Retype every line from the start of the data down to and including the line with "94 420 7.64". Skip the pictures.

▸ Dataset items
--- START ---

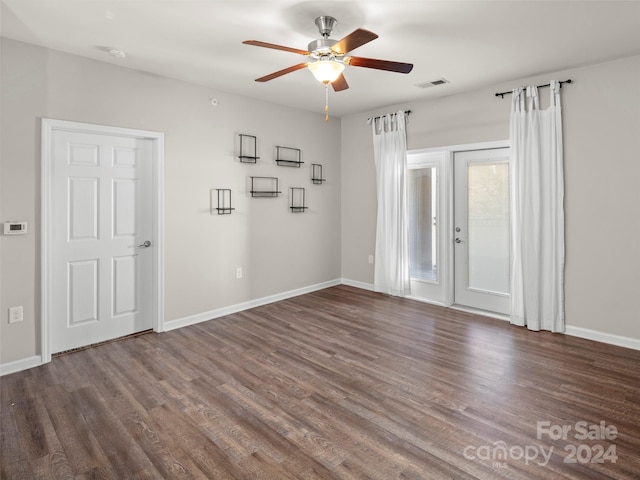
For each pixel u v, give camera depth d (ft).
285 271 16.83
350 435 7.16
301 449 6.77
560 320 12.40
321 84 13.41
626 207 11.19
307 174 17.54
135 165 12.22
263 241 15.85
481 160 14.39
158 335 12.42
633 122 10.95
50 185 10.27
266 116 15.64
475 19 8.62
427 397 8.52
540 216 12.56
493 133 13.70
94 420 7.64
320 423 7.55
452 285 15.57
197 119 13.41
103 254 11.67
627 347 11.28
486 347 11.35
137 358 10.62
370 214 18.16
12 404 8.23
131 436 7.14
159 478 6.07
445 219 15.42
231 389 8.90
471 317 14.14
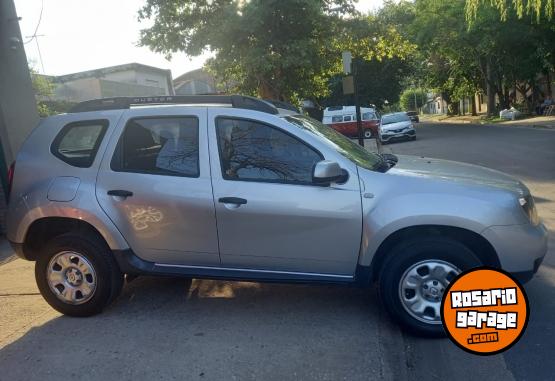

--- END ---

▸ Task output
For each pixel u v, give camera depth d (ft).
285 271 16.83
350 435 7.16
301 449 6.77
560 320 12.40
321 84 13.41
626 207 11.19
307 174 17.54
135 165 12.22
263 241 15.85
481 160 14.39
158 335 12.42
633 122 10.95
50 185 10.27
266 116 15.64
475 19 8.62
427 397 8.52
540 216 12.56
493 133 13.70
94 420 7.64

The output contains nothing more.